1)任命拒否された学者たちは「安保関連法や特定秘密保護法違憲と批判した」などの理由で拒否されたのでありマルキストだから拒否されたわけでは無く、実際、拒否された中にはどう見てもマルキストではない人間もいる
2)任命拒否を批判した人々も「立憲民主党代表の枝野」のように明らかにマルキストでない人間もいる
3)マルキストであることがまるで正当な任命拒否理由になるかのような物言いはおかしい
4)戦後の「自民党に批判的な学者たち」は必ずしもマルキストではない(例:吉田茂に「曲学阿世」云々と誹謗された南原繁
と言う意味でデマとしか言い様がない産経文章です。

 昭和初期の「左*2」やその後の軍部を中心とした「右」の全体主義の双方に抵抗した河合栄治郎

 河合を持ち上げながら「河合を攻撃した右翼」と同レベルの「自民党の学術会議攻撃」を応援する産経はデタラメにもほどがあると言うべきでしょう。そもそも、ここで河合の名前しか出ず、「滝川事件の滝川幸辰」「著書が発禁処分を受けた津田左右吉」「天皇機関説事件の美濃部達吉」(いずれも河合のような極右ではないものの、左派では無く保守派)の名前が出ないこと自体が変ですが。「河合の弟子たちが旧民社のイデオローグという極右(つまり産経の同類)」だから河合を持ち上げてるに過ぎないからそうした変なことになるわけです。
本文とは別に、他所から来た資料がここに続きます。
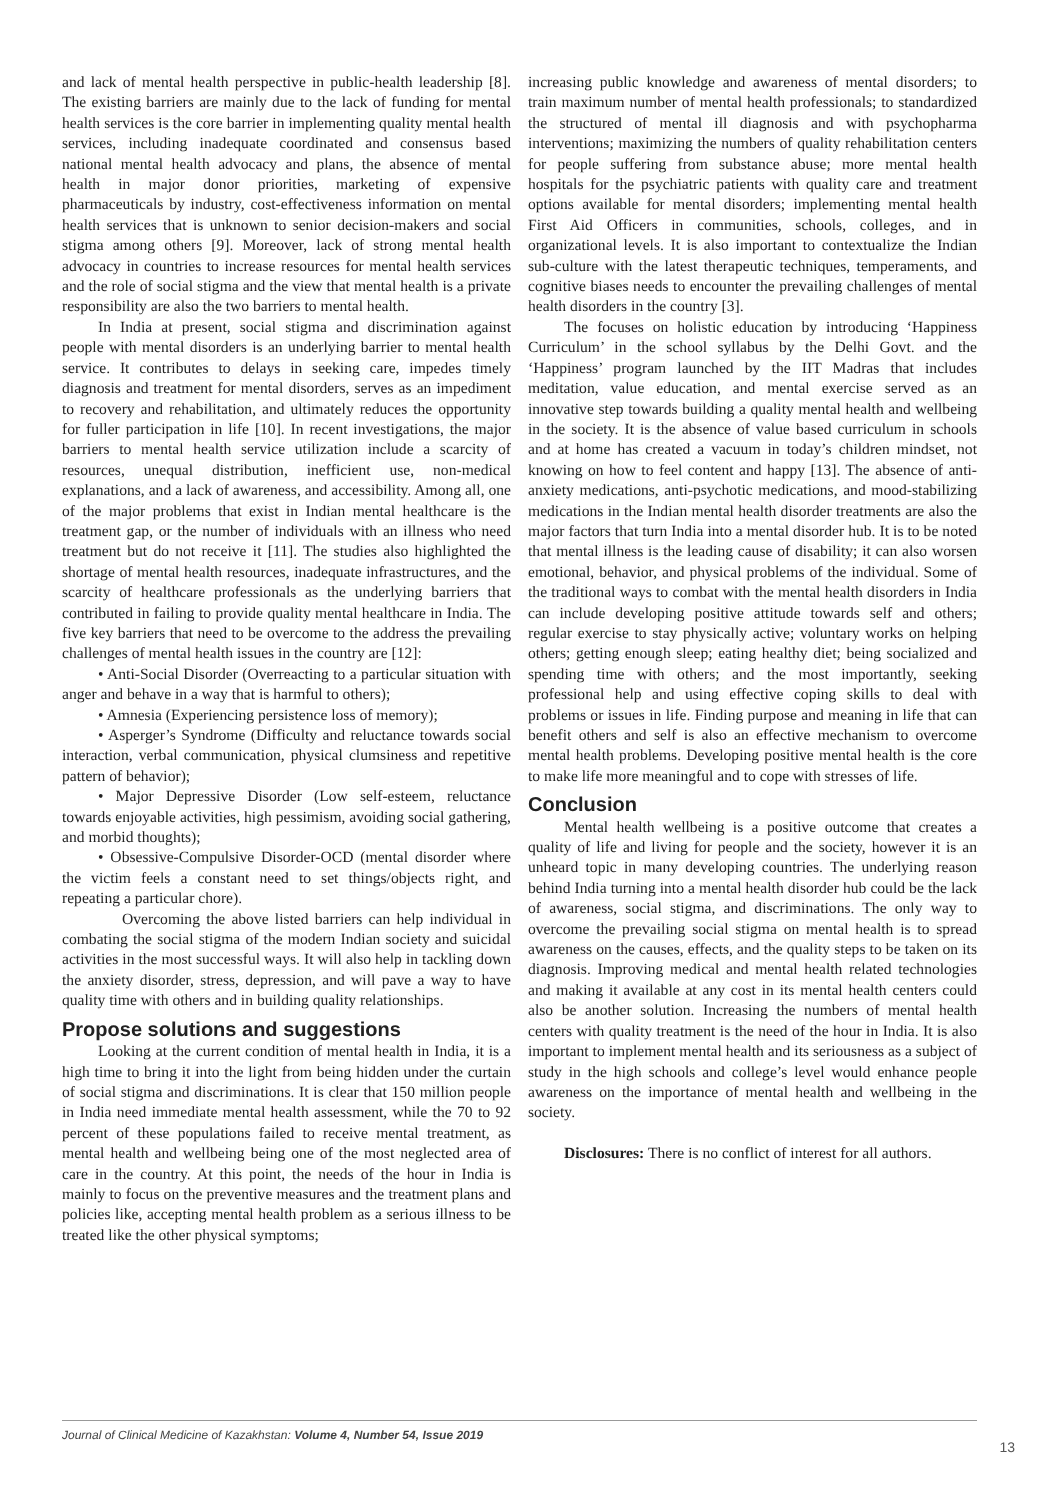and lack of mental health perspective in public-health leadership [8]. The existing barriers are mainly due to the lack of funding for mental health services is the core barrier in implementing quality mental health services, including inadequate coordinated and consensus based national mental health advocacy and plans, the absence of mental health in major donor priorities, marketing of expensive pharmaceuticals by industry, cost-effectiveness information on mental health services that is unknown to senior decision-makers and social stigma among others [9]. Moreover, lack of strong mental health advocacy in countries to increase resources for mental health services and the role of social stigma and the view that mental health is a private responsibility are also the two barriers to mental health.
In India at present, social stigma and discrimination against people with mental disorders is an underlying barrier to mental health service. It contributes to delays in seeking care, impedes timely diagnosis and treatment for mental disorders, serves as an impediment to recovery and rehabilitation, and ultimately reduces the opportunity for fuller participation in life [10]. In recent investigations, the major barriers to mental health service utilization include a scarcity of resources, unequal distribution, inefficient use, non-medical explanations, and a lack of awareness, and accessibility. Among all, one of the major problems that exist in Indian mental healthcare is the treatment gap, or the number of individuals with an illness who need treatment but do not receive it [11]. The studies also highlighted the shortage of mental health resources, inadequate infrastructures, and the scarcity of healthcare professionals as the underlying barriers that contributed in failing to provide quality mental healthcare in India. The five key barriers that need to be overcome to the address the prevailing challenges of mental health issues in the country are [12]:
• Anti-Social Disorder (Overreacting to a particular situation with anger and behave in a way that is harmful to others);
• Amnesia (Experiencing persistence loss of memory);
• Asperger’s Syndrome (Difficulty and reluctance towards social interaction, verbal communication, physical clumsiness and repetitive pattern of behavior);
• Major Depressive Disorder (Low self-esteem, reluctance towards enjoyable activities, high pessimism, avoiding social gathering, and morbid thoughts);
• Obsessive-Compulsive Disorder-OCD (mental disorder where the victim feels a constant need to set things/objects right, and repeating a particular chore).
Overcoming the above listed barriers can help individual in combating the social stigma of the modern Indian society and suicidal activities in the most successful ways. It will also help in tackling down the anxiety disorder, stress, depression, and will pave a way to have quality time with others and in building quality relationships.
Propose solutions and suggestions
Looking at the current condition of mental health in India, it is a high time to bring it into the light from being hidden under the curtain of social stigma and discriminations. It is clear that 150 million people in India need immediate mental health assessment, while the 70 to 92 percent of these populations failed to receive mental treatment, as mental health and wellbeing being one of the most neglected area of care in the country. At this point, the needs of the hour in India is mainly to focus on the preventive measures and the treatment plans and policies like, accepting mental health problem as a serious illness to be treated like the other physical symptoms;
increasing public knowledge and awareness of mental disorders; to train maximum number of mental health professionals; to standardized the structured of mental ill diagnosis and with psychopharma interventions; maximizing the numbers of quality rehabilitation centers for people suffering from substance abuse; more mental health hospitals for the psychiatric patients with quality care and treatment options available for mental disorders; implementing mental health First Aid Officers in communities, schools, colleges, and in organizational levels. It is also important to contextualize the Indian sub-culture with the latest therapeutic techniques, temperaments, and cognitive biases needs to encounter the prevailing challenges of mental health disorders in the country [3].
The focuses on holistic education by introducing ‘Happiness Curriculum’ in the school syllabus by the Delhi Govt. and the ‘Happiness’ program launched by the IIT Madras that includes meditation, value education, and mental exercise served as an innovative step towards building a quality mental health and wellbeing in the society. It is the absence of value based curriculum in schools and at home has created a vacuum in today’s children mindset, not knowing on how to feel content and happy [13]. The absence of anti-anxiety medications, anti-psychotic medications, and mood-stabilizing medications in the Indian mental health disorder treatments are also the major factors that turn India into a mental disorder hub. It is to be noted that mental illness is the leading cause of disability; it can also worsen emotional, behavior, and physical problems of the individual. Some of the traditional ways to combat with the mental health disorders in India can include developing positive attitude towards self and others; regular exercise to stay physically active; voluntary works on helping others; getting enough sleep; eating healthy diet; being socialized and spending time with others; and the most importantly, seeking professional help and using effective coping skills to deal with problems or issues in life. Finding purpose and meaning in life that can benefit others and self is also an effective mechanism to overcome mental health problems. Developing positive mental health is the core to make life more meaningful and to cope with stresses of life.
Conclusion
Mental health wellbeing is a positive outcome that creates a quality of life and living for people and the society, however it is an unheard topic in many developing countries. The underlying reason behind India turning into a mental health disorder hub could be the lack of awareness, social stigma, and discriminations. The only way to overcome the prevailing social stigma on mental health is to spread awareness on the causes, effects, and the quality steps to be taken on its diagnosis. Improving medical and mental health related technologies and making it available at any cost in its mental health centers could also be another solution. Increasing the numbers of mental health centers with quality treatment is the need of the hour in India. It is also important to implement mental health and its seriousness as a subject of study in the high schools and college’s level would enhance people awareness on the importance of mental health and wellbeing in the society.
Disclosures: There is no conflict of interest for all authors.
Journal of Clinical Medicine of Kazakhstan: Volume 4, Number 54, Issue 2019
13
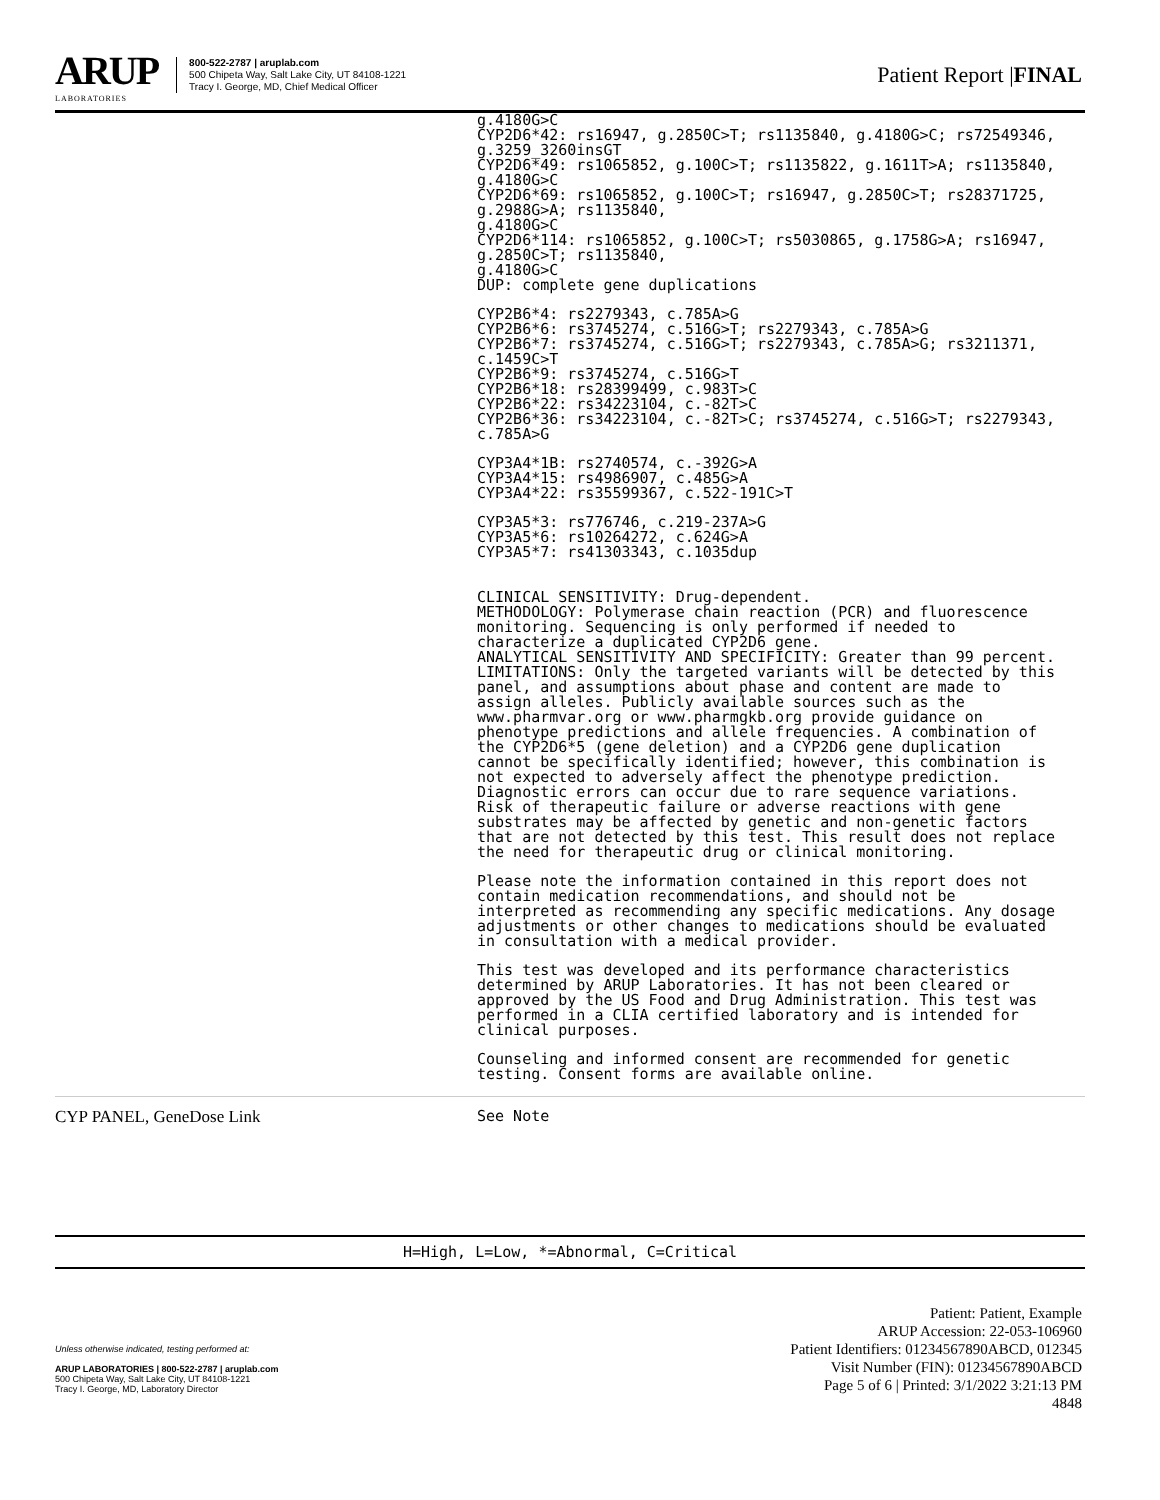ARUP
LABORATORIES
800-522-2787 | aruplab.com
500 Chipeta Way, Salt Lake City, UT 84108-1221
Tracy I. George, MD, Chief Medical Officer
Patient Report |FINAL
g.4180G>C
CYP2D6*42: rs16947, g.2850C>T; rs1135840, g.4180G>C; rs72549346,
g.3259_3260insGT
CYP2D6*49: rs1065852, g.100C>T; rs1135822, g.1611T>A; rs1135840,
g.4180G>C
CYP2D6*69: rs1065852, g.100C>T; rs16947, g.2850C>T; rs28371725,
g.2988G>A; rs1135840,
g.4180G>C
CYP2D6*114: rs1065852, g.100C>T; rs5030865, g.1758G>A; rs16947,
g.2850C>T; rs1135840,
g.4180G>C
DUP: complete gene duplications
CYP2B6*4: rs2279343, c.785A>G
CYP2B6*6: rs3745274, c.516G>T; rs2279343, c.785A>G
CYP2B6*7: rs3745274, c.516G>T; rs2279343, c.785A>G; rs3211371,
c.1459C>T
CYP2B6*9: rs3745274, c.516G>T
CYP2B6*18: rs28399499, c.983T>C
CYP2B6*22: rs34223104, c.-82T>C
CYP2B6*36: rs34223104, c.-82T>C; rs3745274, c.516G>T; rs2279343,
c.785A>G
CYP3A4*1B: rs2740574, c.-392G>A
CYP3A4*15: rs4986907, c.485G>A
CYP3A4*22: rs35599367, c.522-191C>T
CYP3A5*3: rs776746, c.219-237A>G
CYP3A5*6: rs10264272, c.624G>A
CYP3A5*7: rs41303343, c.1035dup
CLINICAL SENSITIVITY: Drug-dependent.
METHODOLOGY: Polymerase chain reaction (PCR) and fluorescence
monitoring. Sequencing is only performed if needed to
characterize a duplicated CYP2D6 gene.
ANALYTICAL SENSITIVITY AND SPECIFICITY: Greater than 99 percent.
LIMITATIONS: Only the targeted variants will be detected by this
panel, and assumptions about phase and content are made to
assign alleles. Publicly available sources such as the
www.pharmvar.org or www.pharmgkb.org provide guidance on
phenotype predictions and allele frequencies. A combination of
the CYP2D6*5 (gene deletion) and a CYP2D6 gene duplication
cannot be specifically identified; however, this combination is
not expected to adversely affect the phenotype prediction.
Diagnostic errors can occur due to rare sequence variations.
Risk of therapeutic failure or adverse reactions with gene
substrates may be affected by genetic and non-genetic factors
that are not detected by this test. This result does not replace
the need for therapeutic drug or clinical monitoring.
Please note the information contained in this report does not
contain medication recommendations, and should not be
interpreted as recommending any specific medications. Any dosage
adjustments or other changes to medications should be evaluated
in consultation with a medical provider.
This test was developed and its performance characteristics
determined by ARUP Laboratories. It has not been cleared or
approved by the US Food and Drug Administration. This test was
performed in a CLIA certified laboratory and is intended for
clinical purposes.
Counseling and informed consent are recommended for genetic
testing. Consent forms are available online.
CYP PANEL, GeneDose Link See Note
H=High, L=Low, *=Abnormal, C=Critical
Unless otherwise indicated, testing performed at:
ARUP LABORATORIES | 800-522-2787 | aruplab.com
500 Chipeta Way, Salt Lake City, UT 84108-1221
Tracy I. George, MD, Laboratory Director
Patient: Patient, Example
ARUP Accession: 22-053-106960
Patient Identifiers: 01234567890ABCD, 012345
Visit Number (FIN): 01234567890ABCD
Page 5 of 6 | Printed: 3/1/2022 3:21:13 PM
4848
【政治デスクノート】衆院解散は春か初夏か「追い込まれ」か すべてにリスクつきまとう - 産経ニュース
 最低限「コロナが終息しなければ」1)解散すべきでないという意味でも、2)批判を恐れて菅は解散しないだろう(野党も同様の理由で解散など求めないだろう)という意味でも終息の見通しがない現時点で「解散など論じるのは馬鹿げています」。


【主張】緊急事態宣言 首相は早期発令の決断を ワクチンの接種開始も急げ - 産経ニュース
1)菅首相、西村担当大臣、尾身会長、小池都知事などは明らかに緊急事態宣言発令に現時点では乗り気ではない
2)枝野立民党代表など野党の一部から「(東京、愛知、大阪など感染者数増加が深刻な地域に限った上でだが、)緊急事態宣言発令」を求める声が出てきた
ということで「自民応援団、アンチ野党」産経は「経済への悪影響も危惧されるので緊急事態宣言については慎重に判断したい」位にとどめるのかと思いきや意外な社説です。
【追記】
 昨年末までは明らかに「緊急事態宣言発令に消極的な菅政権」が1/4になるや「今週中(木曜頃)に発令の予定」とはびっくりです。
 1月1~3日の感染者数で考えを変えたのか?

*1:とはいえ、「自民応援団」維新や国民民主、特に支持率がずっと低迷の国民民主はともかく、そんな牽制で立民、共産、社民、れいわも菅批判を手控えないでしょうが

*2:そもそも戦前の「左」のどこが全体主義なのか。権力を握ってるわけでもない戦前の日本共産党全体主義の訳もない。